Alternating the environmental benefits of Aegle-diesel blends used in compression ignition

Abstract

The steady state condition diesel engines used for commercial applications, transportation and industries have led to the crisis of petroleum based fuel. The harmful emissions produced by compression ignition engines. In the present study, the performance, combustion, and emissions of aegle methyl ester biodiesel-diesel blends in a single cylinder, four strokes, direct injection, diesel engine at different loads, at constant advanced injection timing and speed of 1500 rpm, were simulated using Diesel-RK software. In order to optimize the use of aegle methyl ester (AME) biodiesel in diesel engines, the B20 blend of AME biodiesel was investigated. Oxides of nitrogen (NOX) emission by AME biodiesel blends were higher than diesel; however, smoke and particulate matter (PM) emissions were found to be lower. The cylinder pressure for AME20 was higher than diesel at full engine load.
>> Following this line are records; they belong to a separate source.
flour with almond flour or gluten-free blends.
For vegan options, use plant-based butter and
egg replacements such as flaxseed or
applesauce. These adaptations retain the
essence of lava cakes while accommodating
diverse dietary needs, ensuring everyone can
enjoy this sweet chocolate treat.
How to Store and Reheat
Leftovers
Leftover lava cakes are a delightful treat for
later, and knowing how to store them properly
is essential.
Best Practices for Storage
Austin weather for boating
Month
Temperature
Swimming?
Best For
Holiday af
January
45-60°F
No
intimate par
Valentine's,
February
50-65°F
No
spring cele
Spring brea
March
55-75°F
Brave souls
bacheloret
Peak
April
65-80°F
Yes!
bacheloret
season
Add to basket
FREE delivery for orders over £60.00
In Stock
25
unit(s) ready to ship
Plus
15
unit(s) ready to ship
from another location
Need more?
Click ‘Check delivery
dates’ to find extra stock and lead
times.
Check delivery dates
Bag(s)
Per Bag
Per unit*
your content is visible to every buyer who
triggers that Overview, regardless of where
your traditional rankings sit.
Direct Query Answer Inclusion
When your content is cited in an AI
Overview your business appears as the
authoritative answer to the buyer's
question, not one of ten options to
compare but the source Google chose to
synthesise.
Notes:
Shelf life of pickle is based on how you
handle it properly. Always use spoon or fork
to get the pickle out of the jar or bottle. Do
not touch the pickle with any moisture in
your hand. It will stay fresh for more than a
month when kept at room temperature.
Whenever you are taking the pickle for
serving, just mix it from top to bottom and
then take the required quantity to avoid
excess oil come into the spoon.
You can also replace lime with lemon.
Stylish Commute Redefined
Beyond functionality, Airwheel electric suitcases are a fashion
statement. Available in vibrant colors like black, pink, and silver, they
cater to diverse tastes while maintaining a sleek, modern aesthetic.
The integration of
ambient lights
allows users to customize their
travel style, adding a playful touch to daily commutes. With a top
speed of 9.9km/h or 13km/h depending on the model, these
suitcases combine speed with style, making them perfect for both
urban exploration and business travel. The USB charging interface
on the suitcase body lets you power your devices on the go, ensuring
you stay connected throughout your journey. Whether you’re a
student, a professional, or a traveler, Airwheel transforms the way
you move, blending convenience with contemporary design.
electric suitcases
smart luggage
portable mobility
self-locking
Results showed that AME20 biodiesel had around 3.72, 4.2, 3.52, 6.68, and 17.0% lower thermal efficiency, peak heat release rate, exhaust gas temperature, pressure rise rate and ignition delay, respectively and about 3.16, 1.4 and 8.5% higher specific fuel consumption, cylinder peak pressure and sauter mean diameter, respectively, as compared to the diesel fuel at full loads. PM and smoke emissions for AME20 biodiesel blend was reduced by 17.2 and 20.8% while the NOX was emission higher by 8.5% as compared to diesel. The blend ratio AME20 of biodiesel was found to be higher performing in delivering acceptable engine characteristics at a higher fuel injection pressure of 220 bar and full load conditions.